As Turing was a very capable marathon runner according to Wikipedia, does this ability of his affect all our setting rules of how we envision and evaluate our AI systems:

“While working at Bletchley, Turing, who was a talented long-distance runner, occasionally ran the 40 miles (64 km) to London when he was needed for meetings, and he was capable of world-class marathon standards. Turing tried out for the 1948 British Olympic team, but he was hampered by an injury. His tryout time for the marathon was only 11 minutes slower than British silver medallist Thomas Richards’ Olympic race time of 2 hours 35 minutes. He was Walton Athletic Club’s best runner, a fact discovered when he passed the group while running alone. When asked why he ran so hard in training he replied: «I have such a stressful job that the only way I can get it out of my mind is by running hard; it’s the only way I can get some release.”

As we see in the article The Olympics of AI: Benchmarking Machine Learning Systems, the marathon analogy continues to serve us in benchmarking AI systems. The article discusses how running a mile in under four minutes was once considered not just a daunting challenge but, by many, an impossible feat. In 1954, Sir Roger Bannister, at a track in Oxford, England, completed the mile in 3 minutes 59.4 seconds, shattering the threshold and making history. «Hence, while benchmarks are tools for comparison and competition, their true value lies in their ability to unite a community around a shared vision. Much like Bannister’s run didn’t just break a record but redefined athletic potential, a well-conceptualized benchmark can elevate an entire discipline, shifting paradigms and ushering in new eras of innovation.»

Human beings have an incredible capacity to accomplish goals. Especially when working towards the same goal together, we can create miracles, as we all know. For decades, human beings have been following the visions of many pioneers such as John McCarthy and Alan Turing. It is also true that with the transition from rule-based models to statistical models, the value system of the capitalist economy and extraction was in place. As Kate Crawford says in Atlas of AI:

“The AI industry has fostered a kind of ruthless pragmatism, with minimal context, caution, or consent-driven data practices while promoting the idea that the mass harvesting of data is necessary and justified for creating systems of profitable computational ‘intelligence.’ This has resulted in a profound metamorphosis, where all forms of image, text, sound, and video are just raw data for AI systems and the ends are thought to justify the means. But we should ask: Who has benefited most from this transformation, and why have these dominant narratives of data persisted? …The logic of extraction that has shaped the relationship to the earth and human labor is also a defining feature of how data is used and understood in AI.”

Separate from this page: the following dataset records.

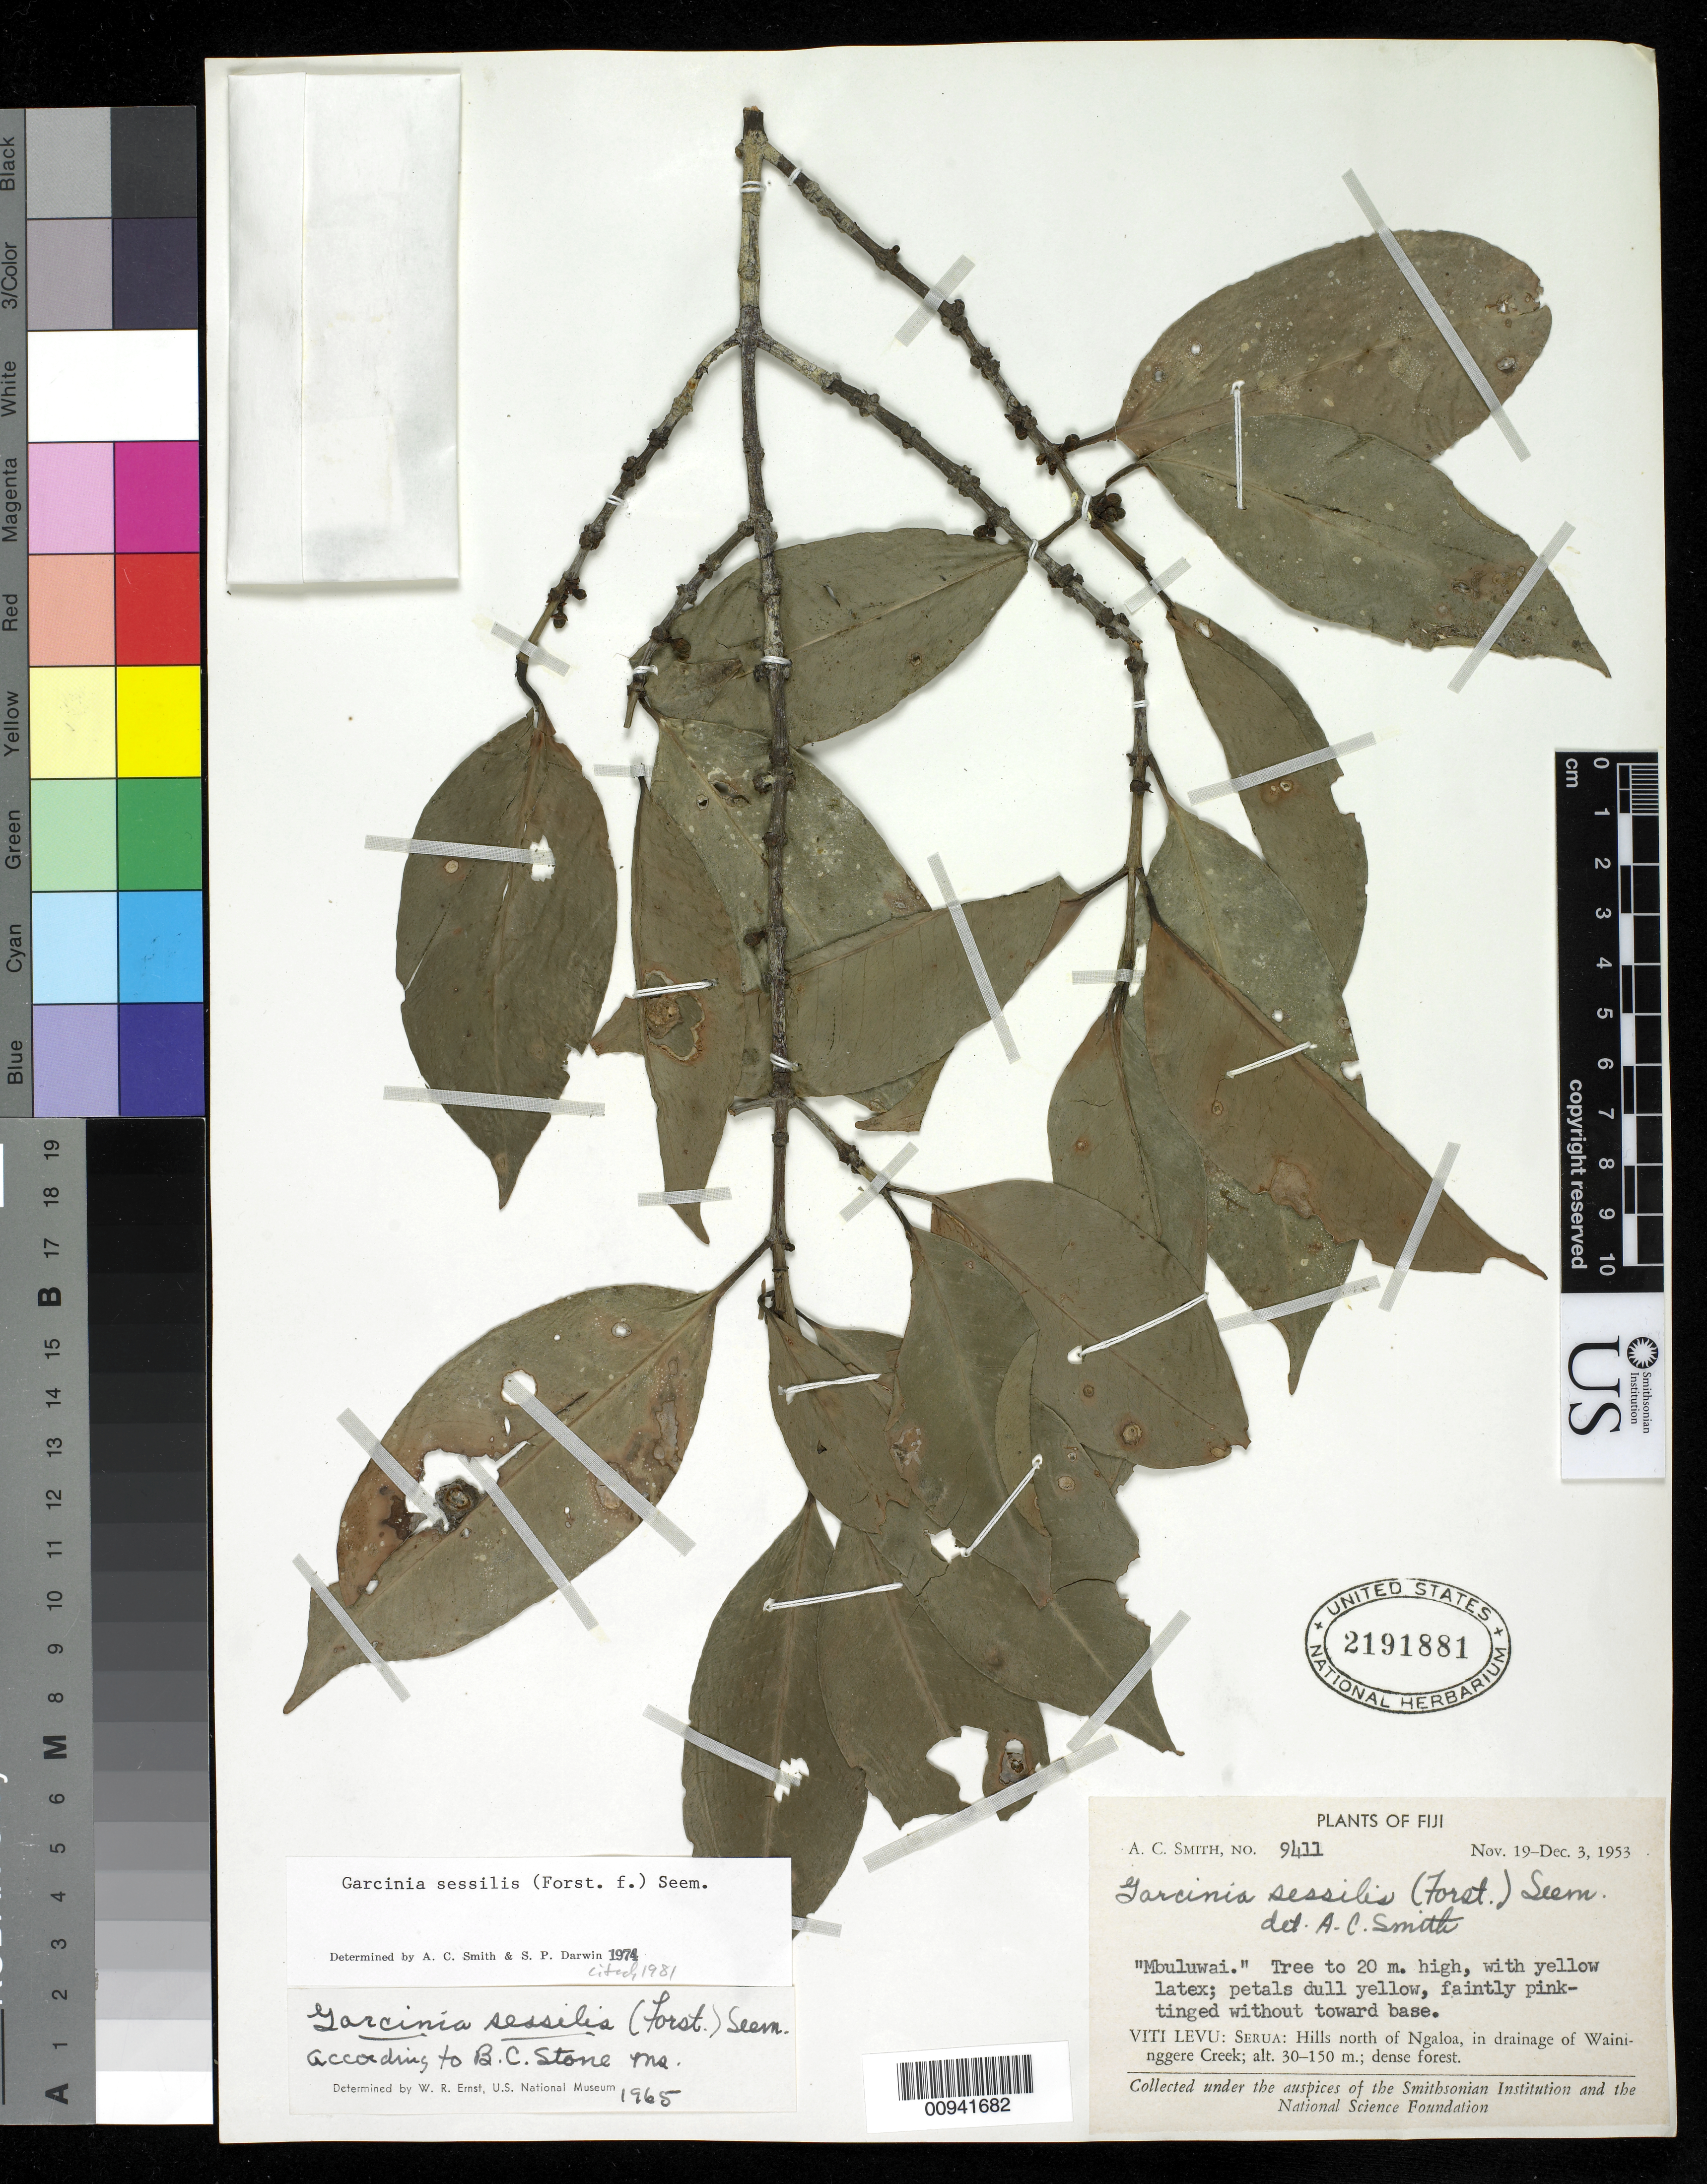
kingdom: Plantae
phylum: Tracheophyta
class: Magnoliopsida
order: Malpighiales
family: Clusiaceae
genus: Garcinia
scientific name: Garcinia sessilis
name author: (G. Forst.) Seem.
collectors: C. A. Smith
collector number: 9411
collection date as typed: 03 Dec 1953 to 19 Dec 1953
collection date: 1953-12-03/1953-12-19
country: Fiji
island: Viti Levu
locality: Serua: Hills north of Ngaloa, in drainage of Waininggere Creek.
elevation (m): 30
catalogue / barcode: US 2191881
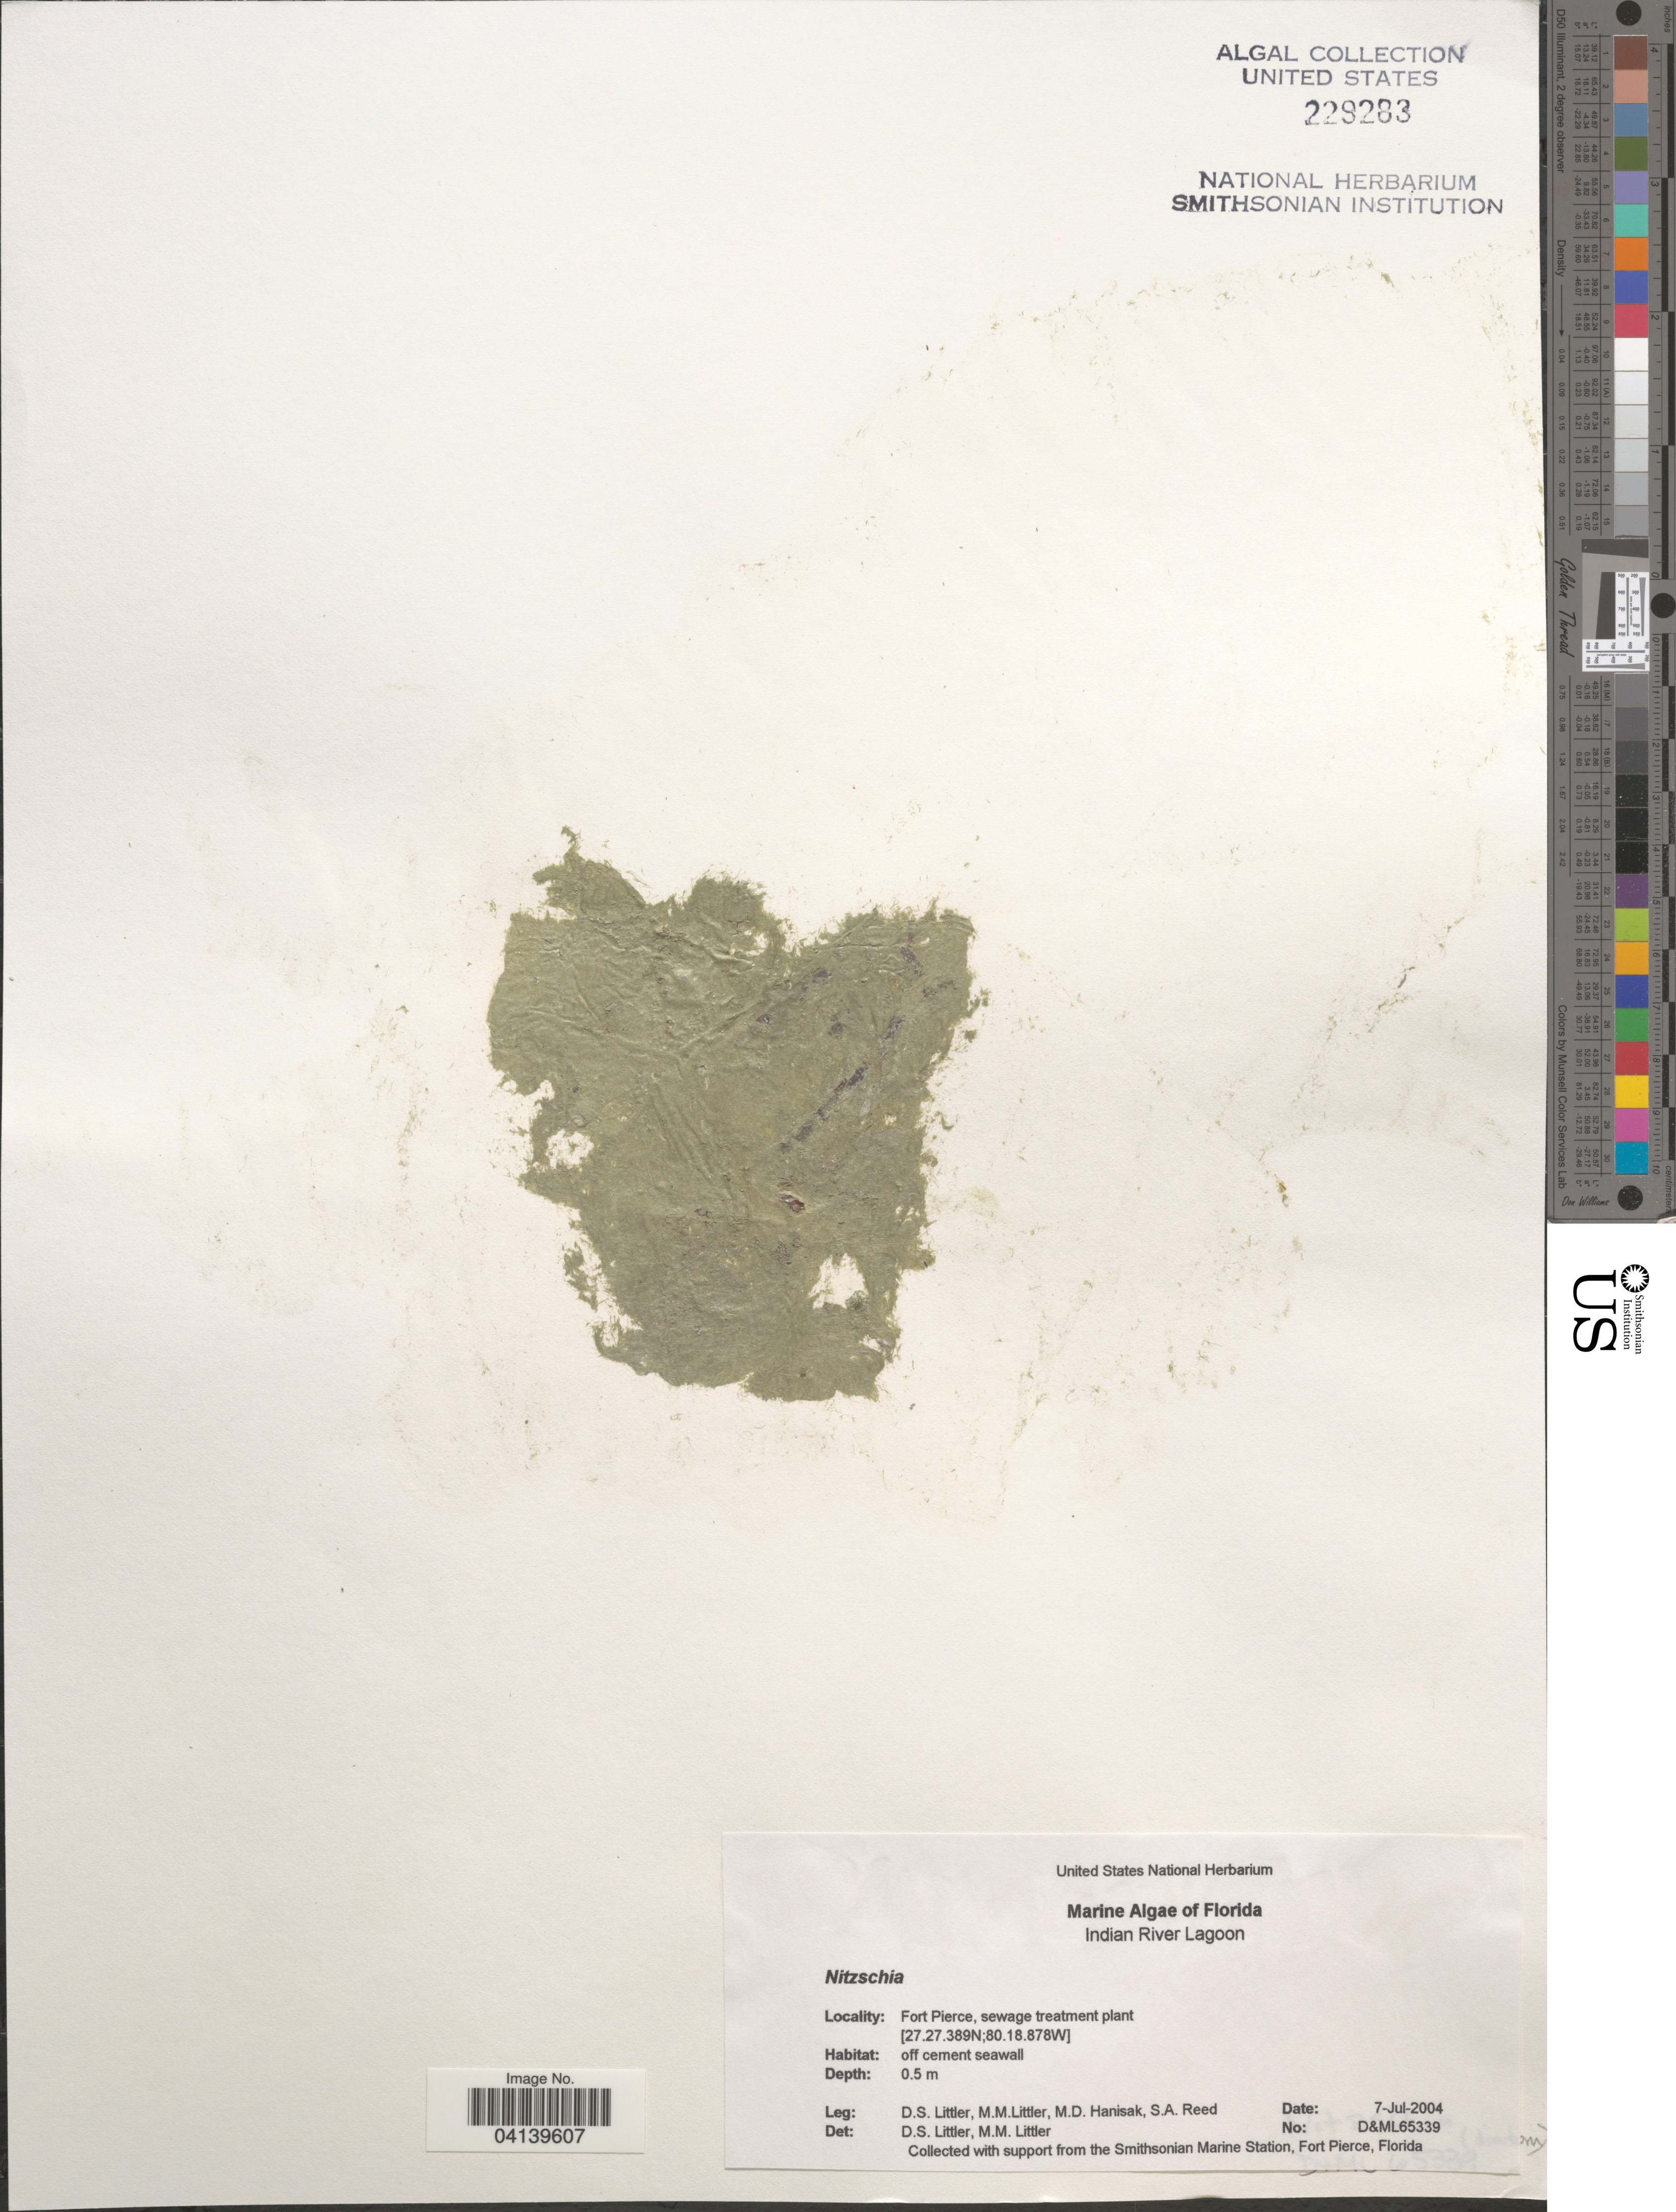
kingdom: Chromista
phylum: Ochrophyta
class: Bacillariophyceae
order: Bacillariales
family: Bacillariaceae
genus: Nitzschia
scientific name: Nitzschia sp.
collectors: D. S. Littler, M. Hanisak & S. Reed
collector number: D&ML65339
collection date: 2004-07-07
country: United States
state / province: Florida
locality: Indian River Lagoon. Fort Pierce, sewage treatment plant.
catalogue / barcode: US 229283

Which values do we want to make our new north stars to follow, and what are our future visions? In these many different future visions, what role can benchmarks play?

Conclusion

In the first article about the history of benchmarks, «The Benchmarking Paradox: Measuring Depth and Surface in AI,» we concluded by asking, «Can benchmarks embrace both depth and surface?» While finalizing this one, I pose more provocative ones: Do benchmarks prevent us from going deeper into meaning? How can we redesign new benchmarks, create algorithms that serve everyone and flourish humanity, convert big data into deep data, and support us in discovering the true meaning of being human and becoming our better selves? Finding answers to these questions could lead to AI systems that not only perform better but also contribute to a more meaningful and equitable human experience. I invite you to share your thoughts and answers to these questions as we collectively explore the future of AI and its impact on our world.